Que falta me faz Gonzaguinha

É tão estranho sentirmos falta de alguém que nem ao menos vimos pessoalmente. Estranho mesmo é essa pessoa contribuir para a nossa formação, nos apontar direções, nos ensinar o ser sentimento: poesia, corpo e alma; e dele apenas “escutar” o brilho de seus olhos, através da música.

É assim que me sinto quanto ouço o Gonzaga, filho. O homem magro, de aparência frágil que conseguiu transpor até mesmo as almas mais ásperas.

Descobrir sua poesia ainda quando adolescente, em meio aos versos do Gonzaga (pai), ouvindo uma “profecia”, mais tarde revelada em minha própria existência, como filosofia: “minha vida é andar por esse país, pra ver se um dia descanso feliz”. O rei do baião eu já conhecia dos tempos de infância, sempre prestigiado pela “vitrola Philips” do meu vô Dantas, mas o filho, naquele momento, me chamou a atenção por sua serenidade e sorriso no canto dos lábios, nas mãos dadas e no passeio pelo palco, coisa de pai e filho... “Lá ê, lá ê, lá ê, lá ê, lá ê”...

De lá pra cá, músicas, textos, entrevistas, pensamentos e opiniões, fizeram parte da construção do meu próprio modo de ser (humano).
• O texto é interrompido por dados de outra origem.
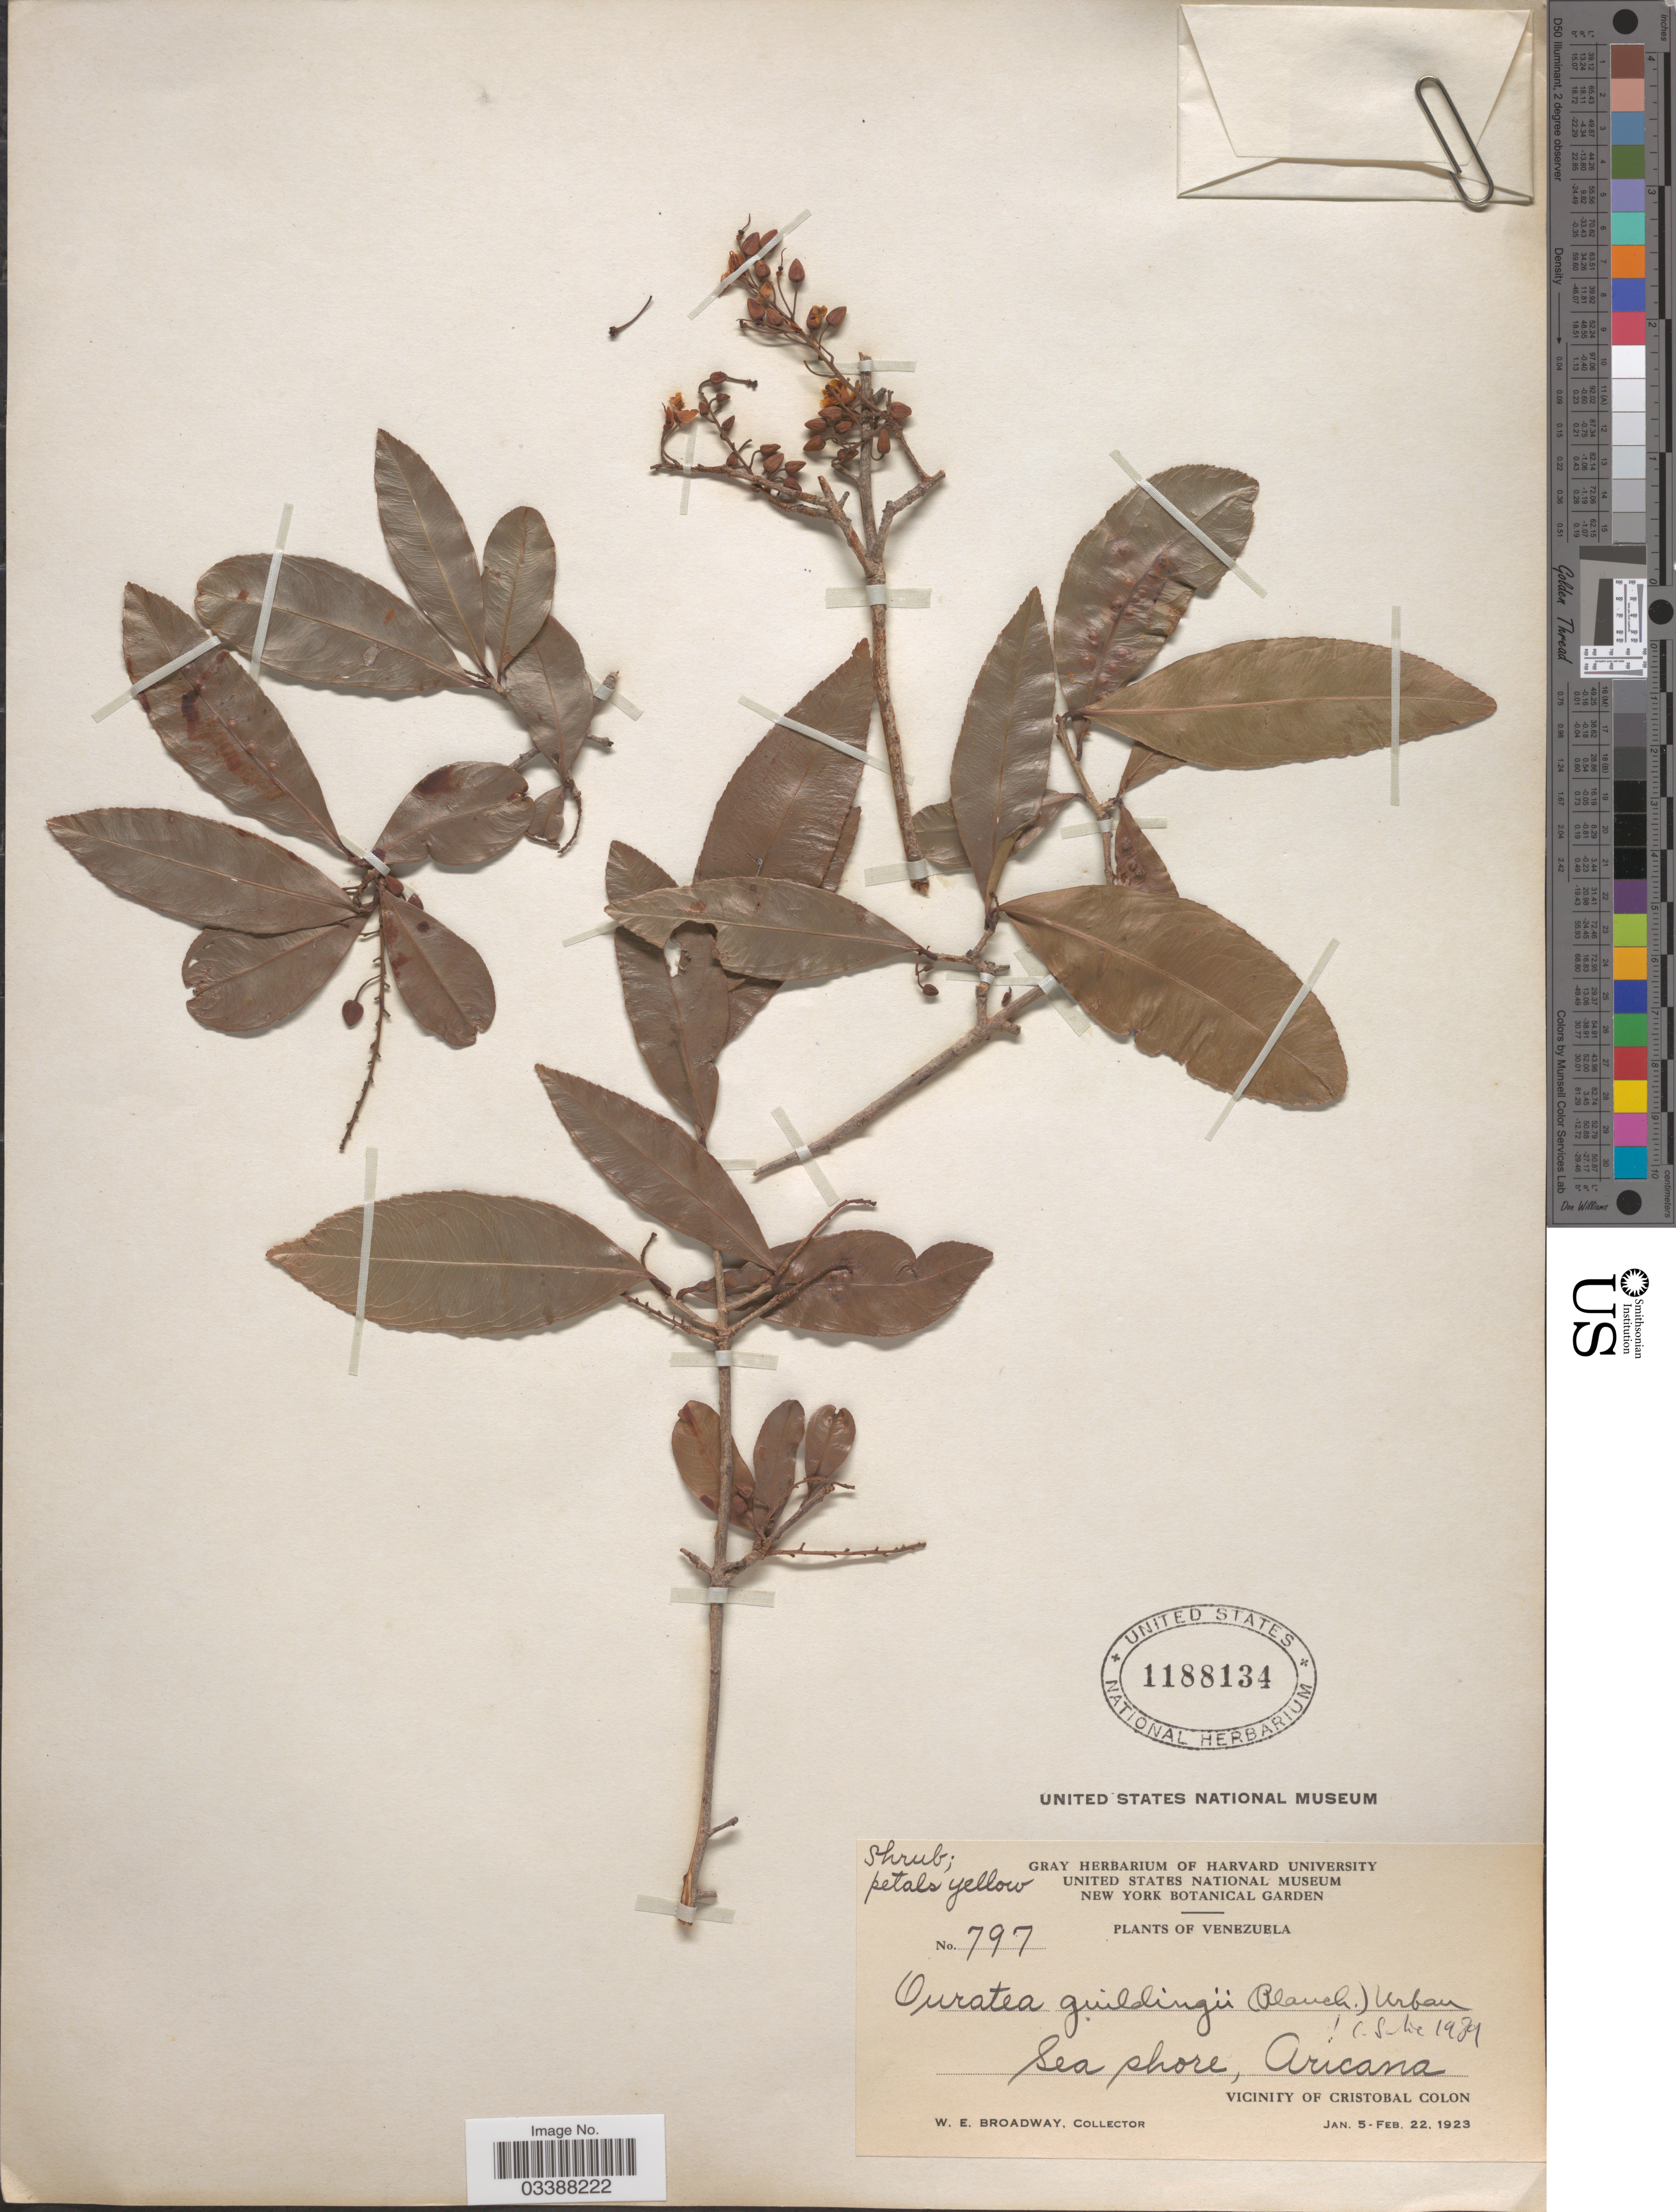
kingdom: Plantae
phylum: Tracheophyta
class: Magnoliopsida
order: Malpighiales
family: Ochnaceae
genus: Ouratea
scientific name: Ouratea guildingii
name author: (Planch.) Urb.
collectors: W. E. Broadway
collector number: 797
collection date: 1923-01-05/1923-02-22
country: Venezuela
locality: Sea shore, Aricana. Vicinity of Cristobal Colon.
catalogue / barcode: US 1188134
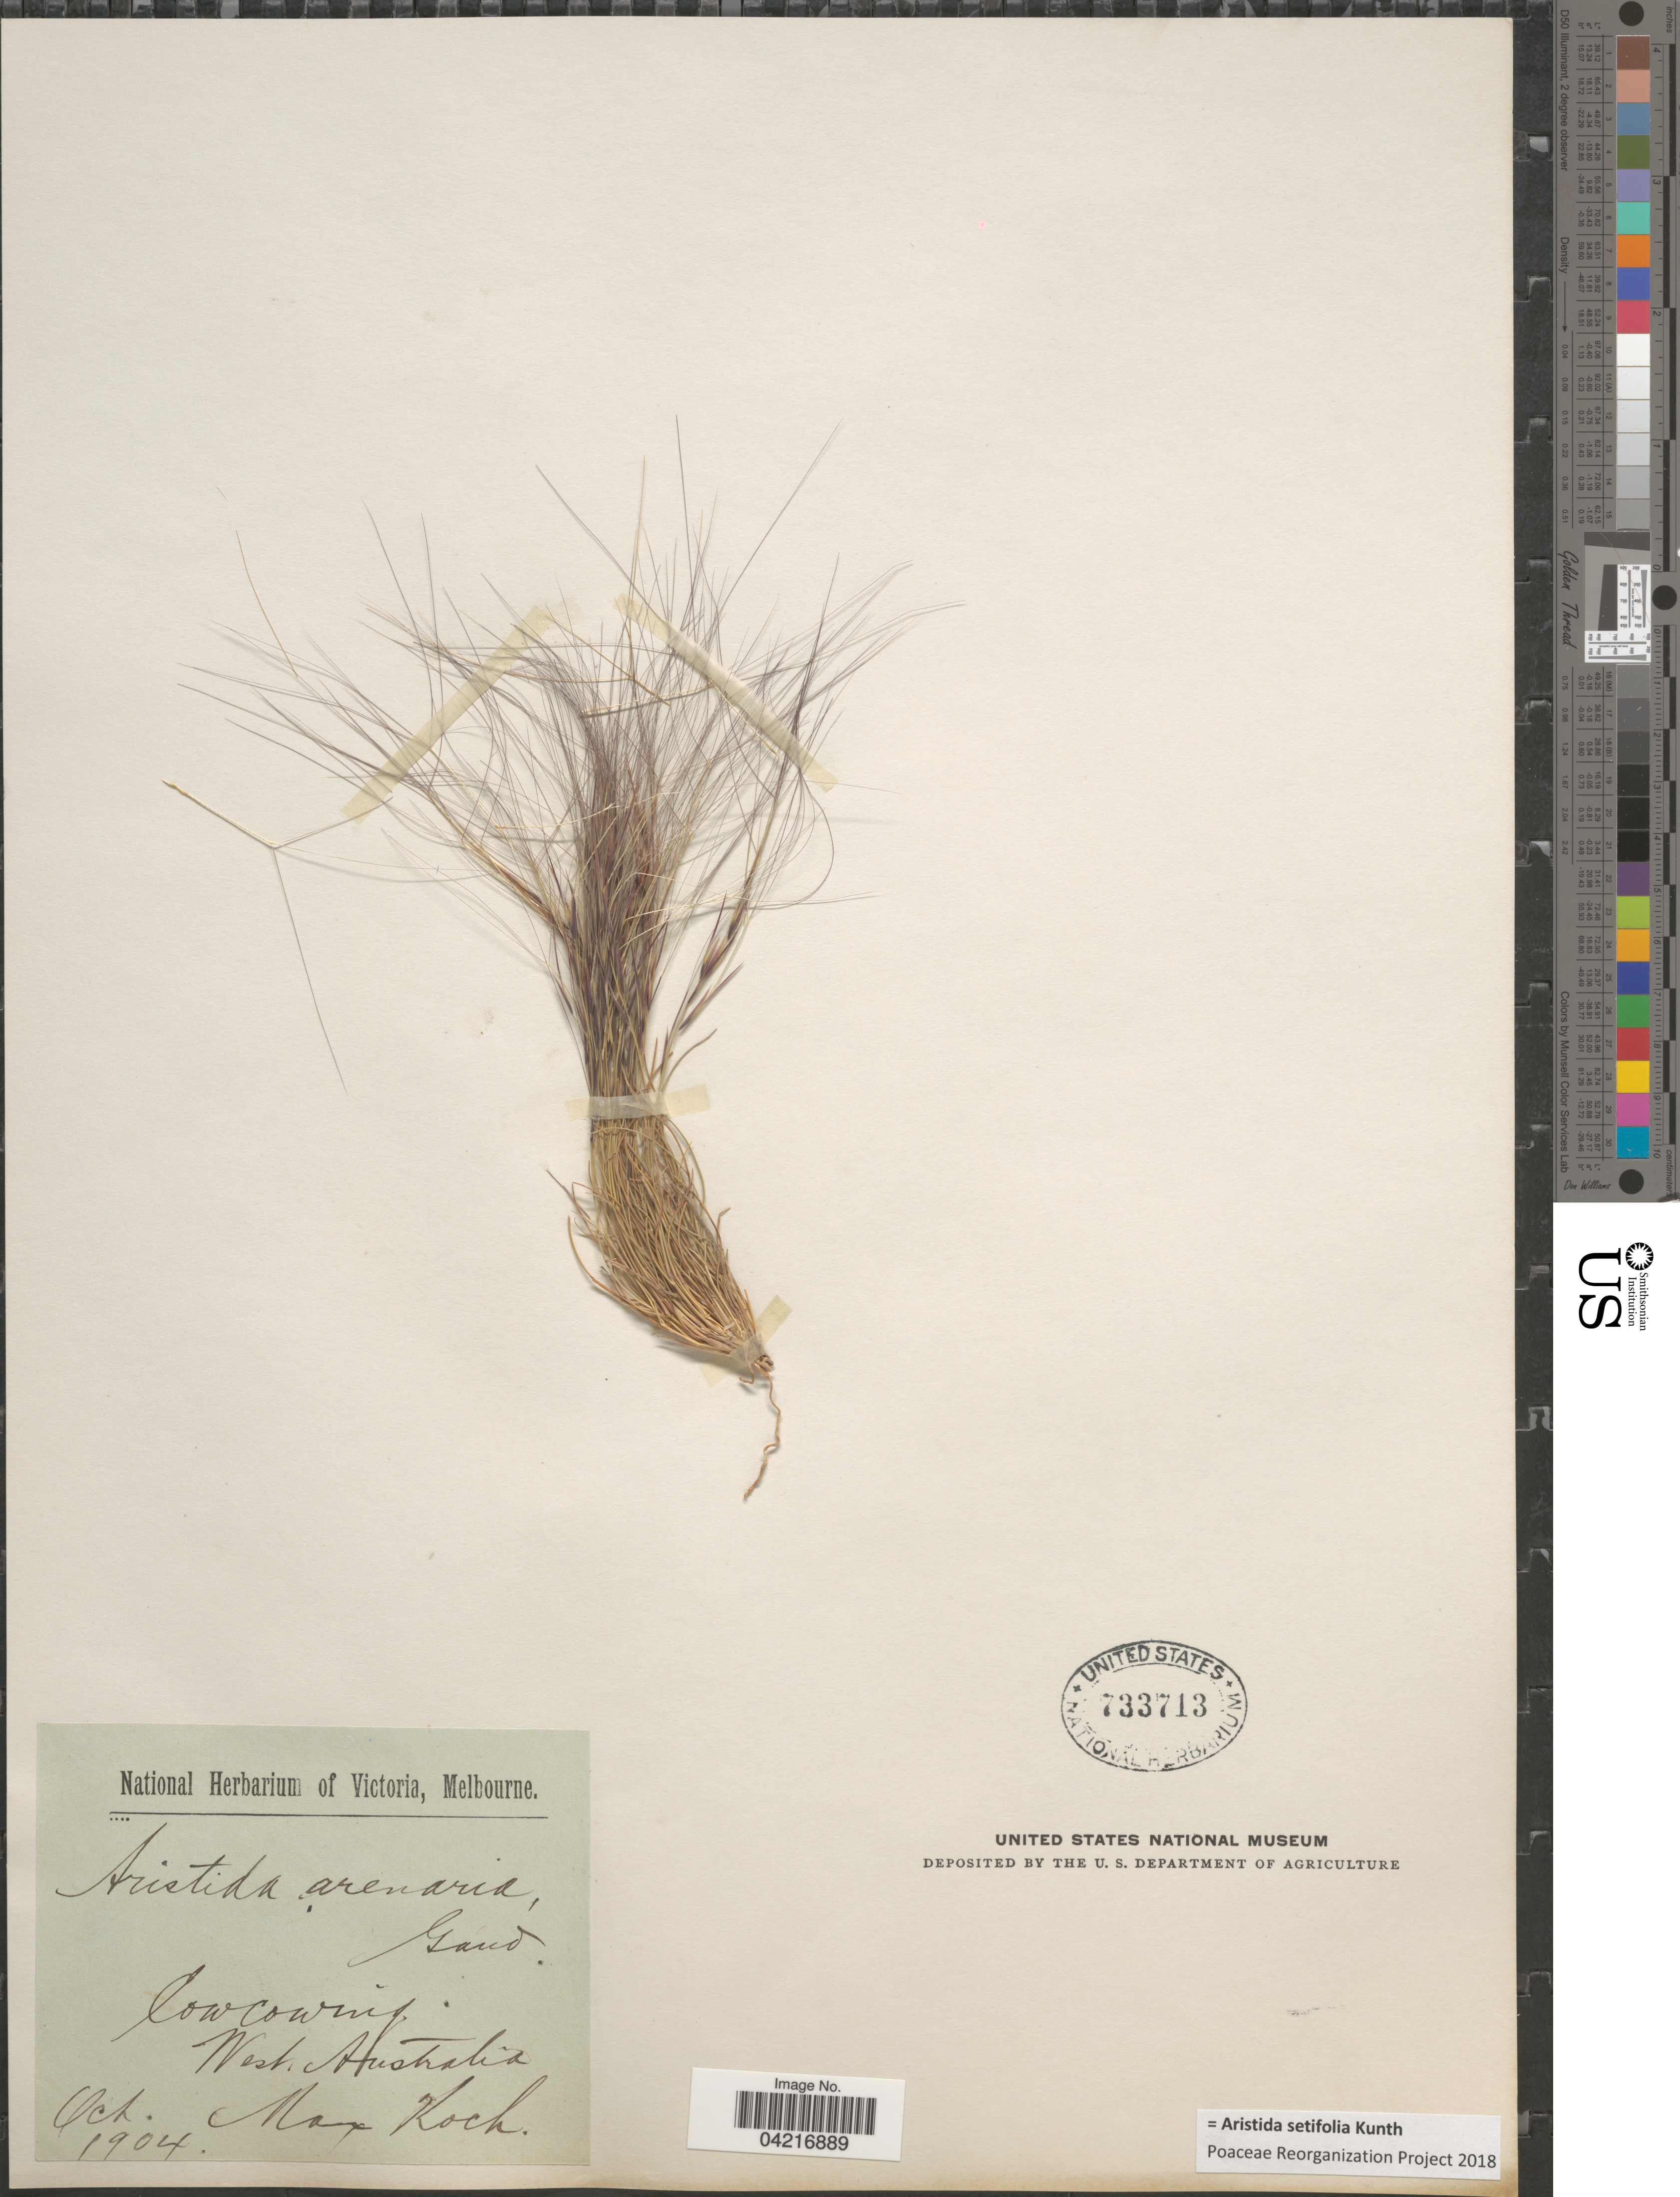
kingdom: Plantae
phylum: Tracheophyta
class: Liliopsida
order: Poales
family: Poaceae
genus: Aristida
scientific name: Aristida setifolia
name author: Kunth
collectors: M. Koch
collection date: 1904-10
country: Australia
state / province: Western Australia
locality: Cowcowing.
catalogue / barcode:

Tudo me servia de alimento necessário para que o meu espírito entrasse em êxtase. Sim, sinto muita saudade de alguém que não pude conhecer em matéria, mas que deixou muito da sua essência pairando pelos corações mais sensíveis.

Há 20 anos um acidente ocorrido no Paraná calava a voz do guerreiro menino. Nunca saberemos o que poderia ter sido dito, escrito ou idealizado. Sinto falta disso também. Todavia, conforto-me em ter plena consciência de que o moleque vive nas quase 200 músicas compostas ao longo de sua carreira.

Não quero chorar, meu amigo. Aprendi sua lição. O nó na garganta é apenas mais um estalo provocado por ouvir seu clamor e lembrar-me de algum momento guardado no peito. Não vou chorar, pois “a saudade que sinto, não é saudade da dor de chorar, não é a saudade da cor do passado... Não é a tristeza que queima o peito. Não é lamentar o que nunca foi feito”. Ora, Gonzaga, já foi feito. Está ai, em você que ler esse texto, está aqui, em mim, que explodo em nostalgia. Está em todos aqueles que entenderam, através de suas “pregações”, que cada ser é uno, mas que somos construídos graças aos tijolos espalhados por cada pessoa, ao longo do caminho.

Duas décadas de lacuna. Duas décadas de simples saudade.

Está chovendo neste exato momento. Só posso crer que as águas também lamentam sua partida. Está chovendo. Chuva, frio, vinho, paixão... Clima perfeito para ouvir um Gonzaguinha... “É sempre assim, e sempre assim será”.

Estou indo... De longe percebo algumas esquinas e elas só servem, se a gente dobrar.

Axé e luz,

Caio Cultura

PS: Luiz Gonzaga do Nascimento Júnior nasceu em 22 de setembro de 1945, no Rio de Janeiro, filho legítimo de Luiz Gonzaga, o rei do baião, e Odaléia Guedes dos Santos, cantora do Dancing Brasil. Faleceu no dia 29 de abril de 1991, em Renascença, Paraná.